Abstract
This thesis explores the influence of postfeminist culture on cinematic representations of female biographies. It does so by analysing four case studies of films that represent the lives of creative women who are established members of the second-wave feminist canon: Sylvia (Christine Jeffs, 2003), which depicts the life of the American poet Sylvia Plath; Frida (Julie Taymor, 2002), about the Mexican painter Frida Kahlo; The Hours (Stephen Daldry, 2002), which includes a biographical narrative about the English novelist and critic Virginia Woolf; and Becoming Jane (Julian Jarrold, 2006), a fictionalised interpretation of the coming of age of the English novelist Jane Austen. Earlier research describes two sub-genres of the female biopic: the classical female biopic, which portrays its woman protagonist as a suffering victim on a downward trajectory, and the feminist biopic, which deliberately applies a feminist perspective to the protagonist. This thesis proposes a third sub-genre, the postfeminist biopic, which has appeared as part of a broader trend, dating back to the 1980s, of reviving and reconfiguring classical genre forms aimed at women.
Unlike either the classical female biopic or the feminist biopic, the postfeminist biopic appropriates the conventions of the male biopic in order to portray the life of the creative woman, blurring the distinction between the female and male biopic traditions. Films such as Sylvia, Frida, The Hours, and Becoming Jane explore a diversity of ideas regarding the historical and cultural importance of the female protagonist, including explicitly feminist constructions, playing out the pluralistic and conflicting interpretations that surround the creative woman. The postfeminist biopic invites multiple spectatorial positions in order that the targeted female audience is able to experience a range of contradictory identifications and viewing pleasures. The sub-genre can take an explicitly self-reflexive and deconstructive approach, foregrounding the biopic as a subjective act of historical reconstruction and presenting an anti-essentialist construction of the biopic protagonist.

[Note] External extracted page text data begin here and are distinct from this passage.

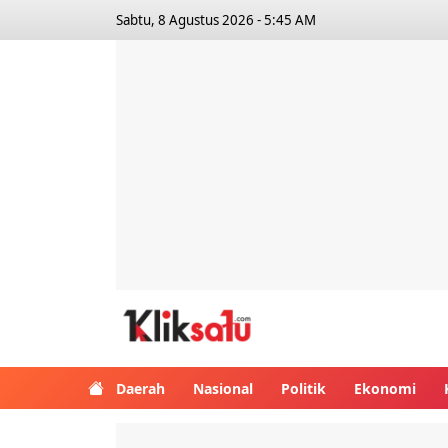
Sabtu, 8 Agustus 2026 - 5:45 AM
Kliksatu.com
Daerah
Nasional
Politik
Ekonomi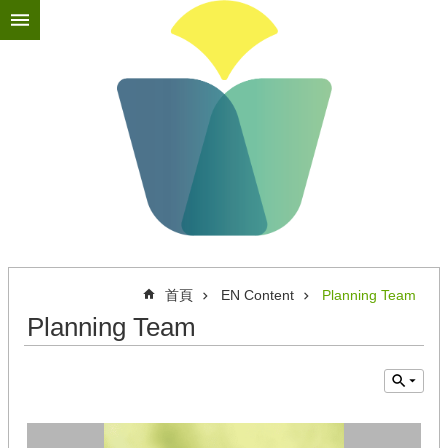
跳到主要內容區塊
進
階
搜
尋
最
新
消
息
首頁
EN Content
Planning Team
關
於
Planning Team
苗
圃
苗
圃
教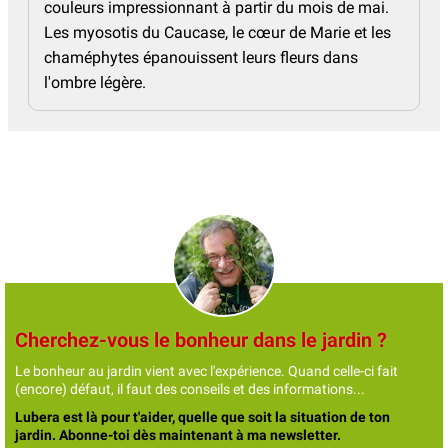
couleurs impressionnant à partir du mois de mai.
Les myosotis du Caucase, le cœur de Marie et les
chaméphytes épanouissent leurs fleurs dans
l'ombre légère.
Cherchez-vous le bonheur dans le jardin ?
Le bonheur au jardin vient avec l'expérience. Quand celle-ci fait
(encore) défaut, il faut des conseils et des informations...
Lubera est là pour t'aider, quelle que soit la situation de ton
jardin. Abonne-toi dès maintenant à ma newsletter.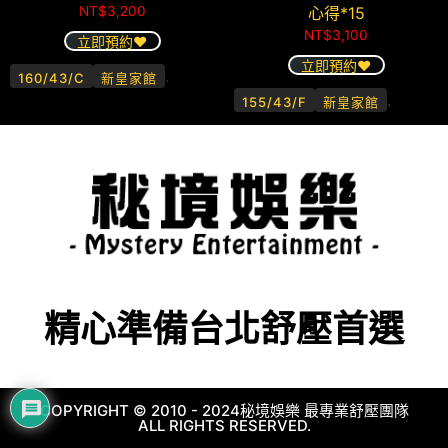
NT$
3,200
心得*15
NT$
3,100
立即預約❤️
立即預約❤️
.
160/43/C
新皇家館
.
155/43/F
新皇家館
精心準備台北舒壓首選
COPYRIGHT © 2010 - 2024秘境娛樂 最專業舒壓團隊
ALL RIGHTS RESERVED.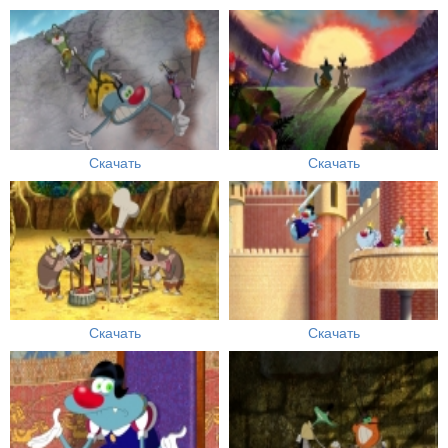
Скачать
Скачать
Скачать
Скачать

This thesis argues that the sub-genre of the postfeminist biopic cannot be adequately explained in terms of a definition of postfeminism as an overt or insidious backlash against feminism. Defining postfeminism as an epistemological shift from earlier second-wave feminist theorising, enables a more constructive approach to these films as postfeminist. The sub-genre addresses the feminist narratives of Plath, Kahlo, Woolf and Austen, while presenting an anti-foundational and pluralistic conception of feminism to evoke the unresolved tensions between competing historical, feminist and postfeminist constructions of the creative woman. The representation of the lives of the canonical feminist figures Plath, Kahlo, Woolf and Austen in the postfeminist biopic suggests the ongoing significance of these women's lives and work, the debate over the meaning of their legacies, and the contested position of the creative woman in contemporary culture.